-- Begin SOURCE PASSAGE --

While on a straight road, car X and car Y are traveling at different constant rates. If car X is now 1 mile ahead of car Y, how many minutes from now will car X be 2 miles ahead of car Y?
(1) Car X is traveling at 50 miles per hour and car Y is traveling at 40 miles per hour
(2) Three minutes ago car X was 1/2 mile ahead of car X.
Answer is D
Here is my explanation:
Let's say now is at time t = T mins
Cax X's speed = S1
Car Y's speed = S2
Distance travelled by X = d1
Distance travelled by Y = d2
We know, at t = T mins d1 = d2 + 1
We want to find after how many mins d1 = d2 + 2
Cax X's speed = 50 miles/hr
Car Y's speed = 40 miles/hr
Therefore at t = T mins Car X travels T5/6 miles and Car Y travels T4/6 miles.

-- End SOURCE PASSAGE --
-- Begin DATA EXCERPT --

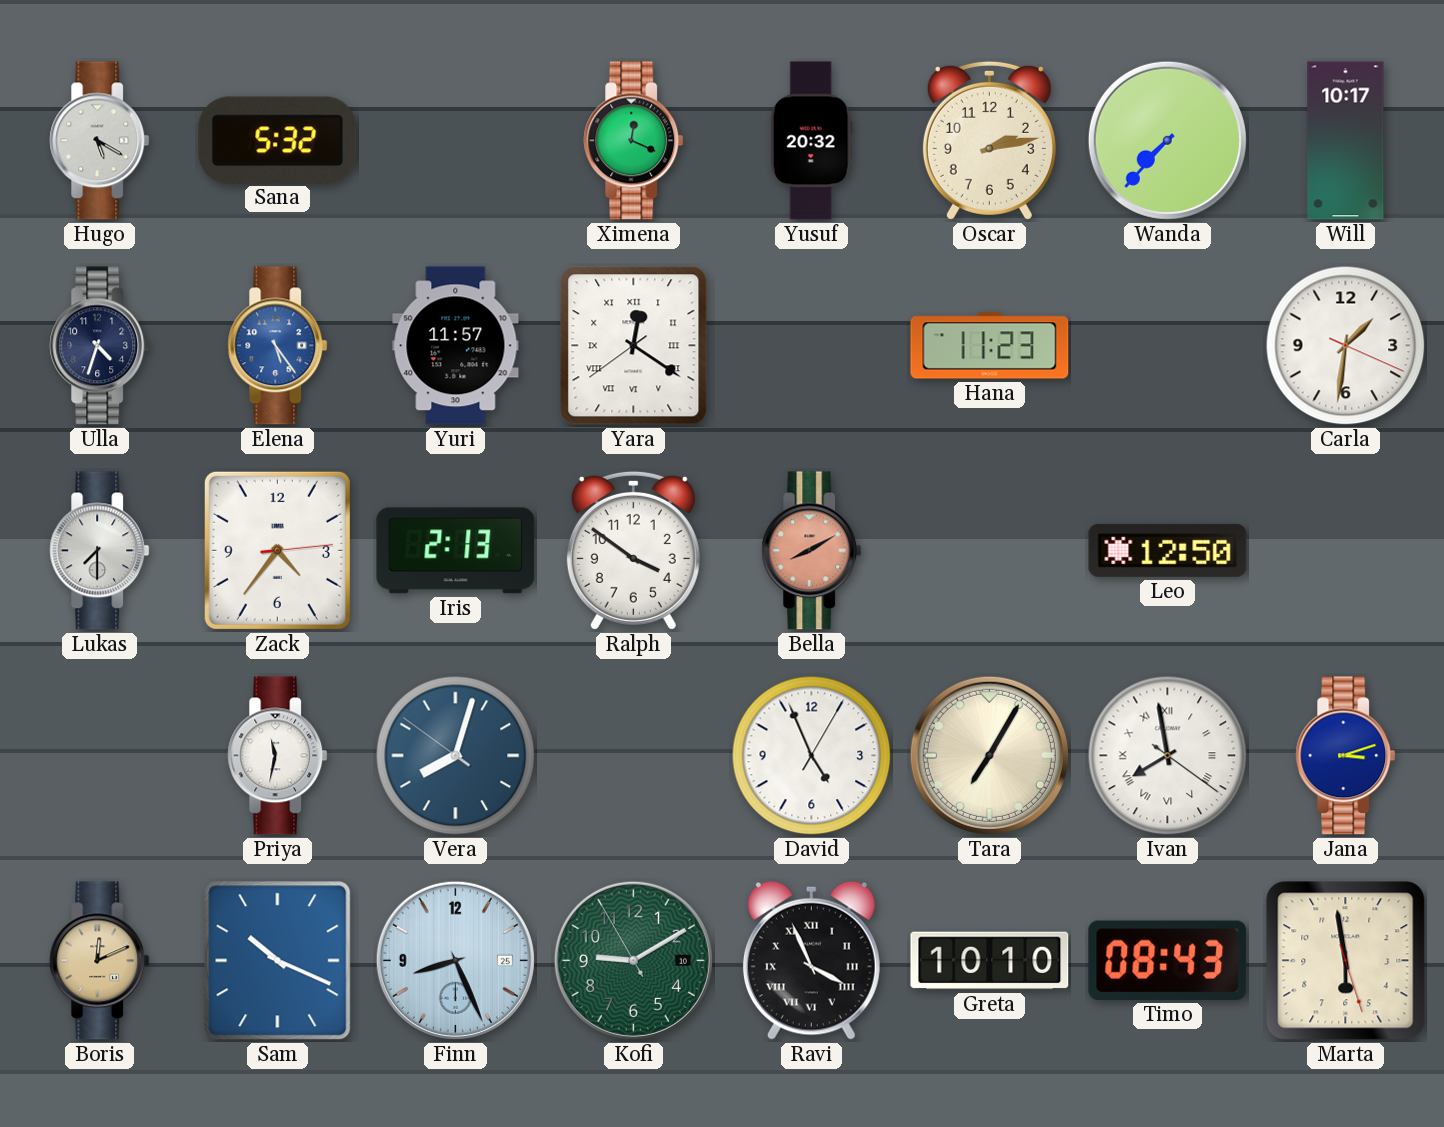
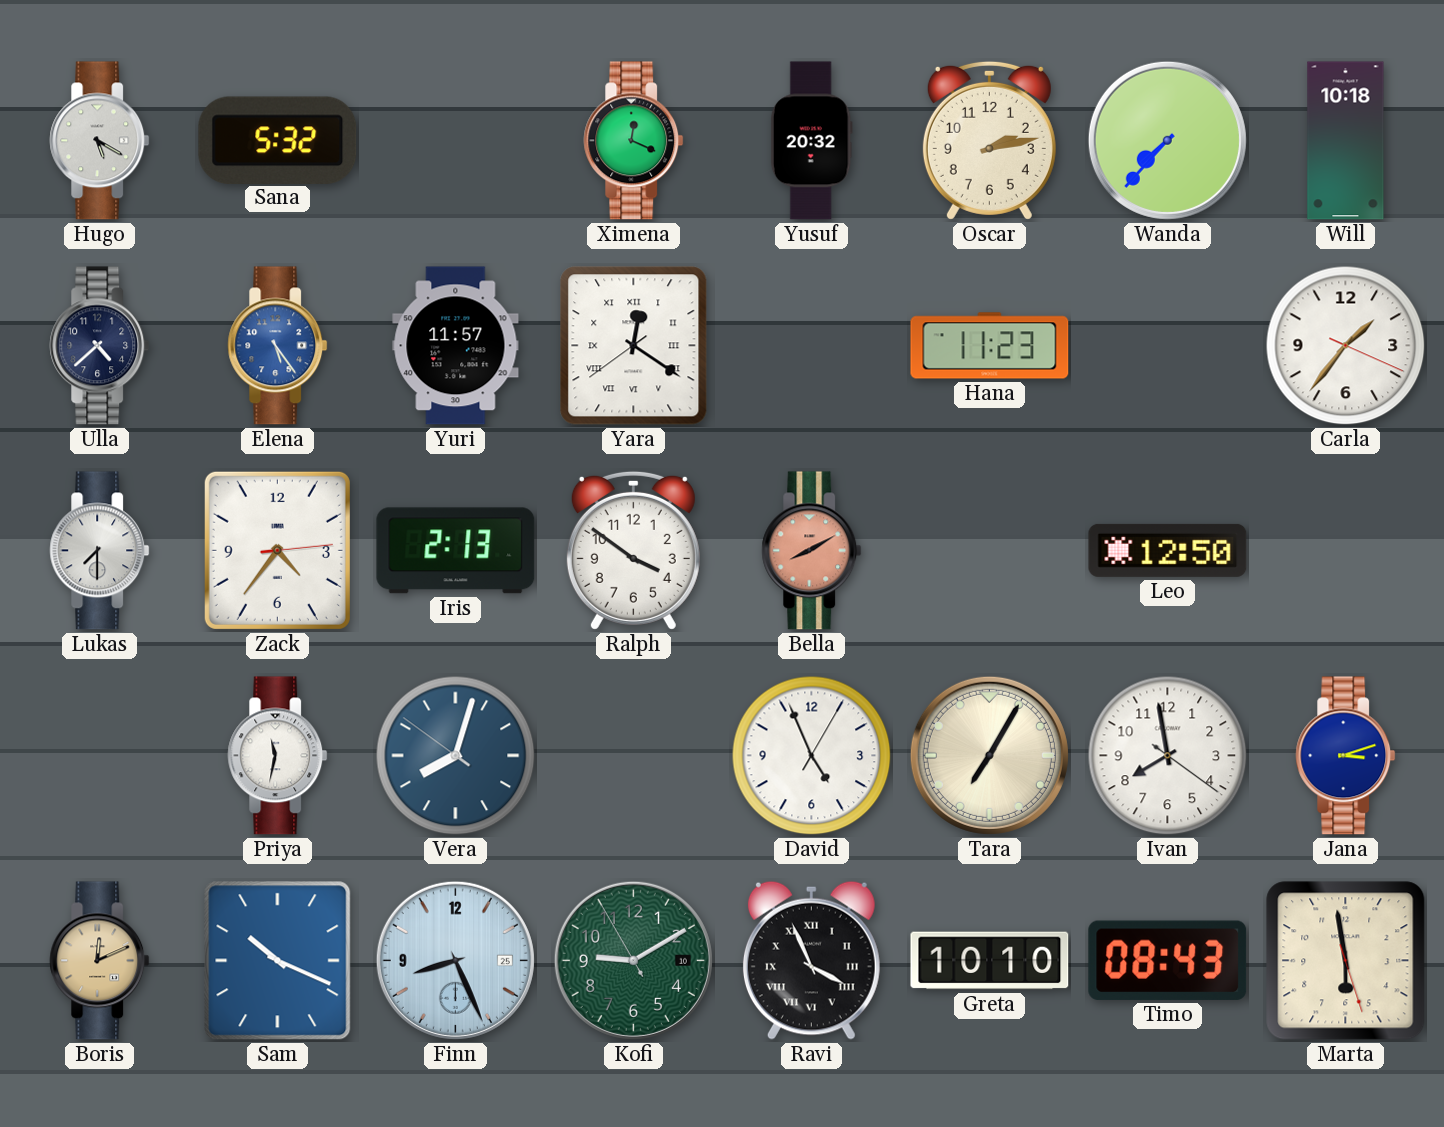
Will: 10:17 -> 10:18
Ulla: 4:33 -> 4:38
Carla: 1:31 -> 1:36
Ivan numerals: Roman -> Arabic
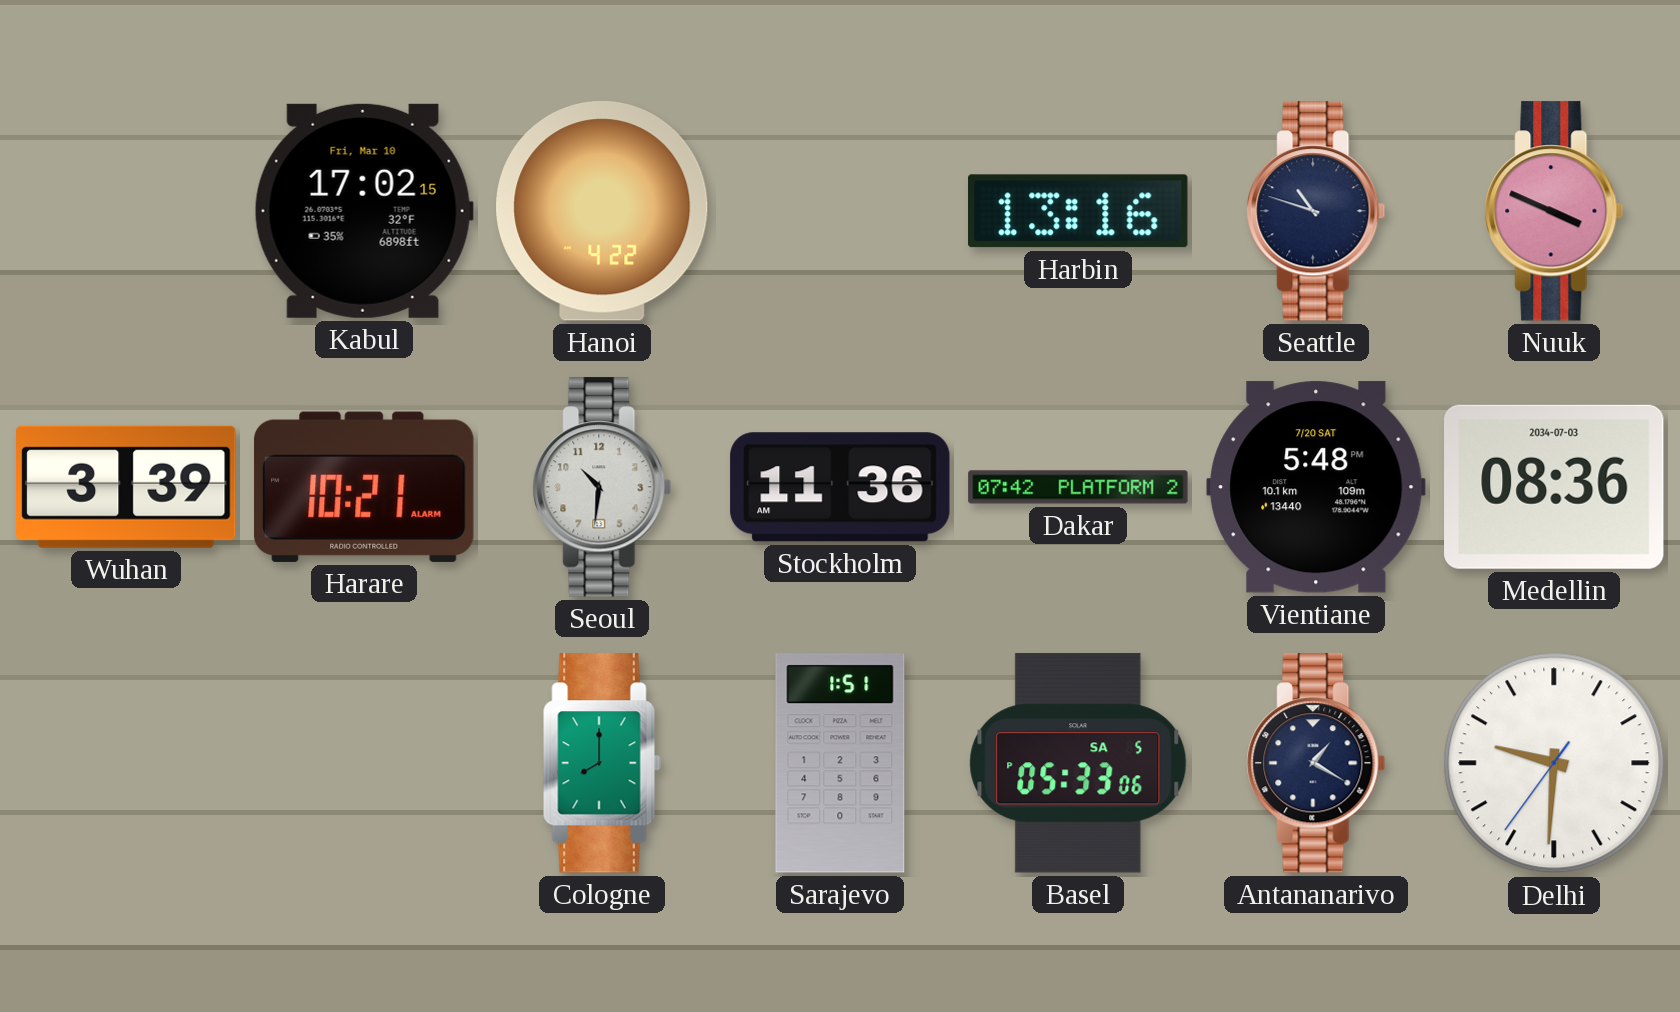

-- End DATA EXCERPT --

## BRIEF
Could you continue the car X and car Y distance problem from its last sentence?

## THE ANSWER
we know d1 = d2 + 1 at time t = Tmins
Hence, T5/6 = T4/6 + 1 this give T = 6mins
Now we need to find t = M mins when d1 = d2 + 2
Therefore at t = M mins Car X travels M5/6 miles and Car Y travels M4/6 miles.
we know d1 = d2 + 2 at t = Mmins
Hence M5/6 = M4/6 + 2 this give M = 12 so after 6 min Car X will be 2 miles ahead of Car Y
Condition 1 is sufficient.
at time t = T mins we know d1 = d2 + 1
Car X will travel d1 = TS1/60 and Car Y will travel d2 = d1 + 1
Therefore, d2 = TS1/60 + 1 ---I
From condition 2 we know,
at time t = T-3 min d1 = d2 + 1/2
at time t= T-3
Car X will travel d1 = (T-3)*S1/60 and Car Y will travel d2 = d1 + 1/2
Therefore, d2 = (T-3)*S1/60 + 1/2 ---II
From I and II we can find out S1 = 10 miles/hr
We need find t = T + x when d1 = d2 + 2
at time t= T+x
Car X will travel d1 = (T+x)*S1/60 and Car Y will travel d2 = d1 + 2
Therefore, d2 = (T+x)*S1/60 + 2 ---III
From II and III we can find x and hence sufficient.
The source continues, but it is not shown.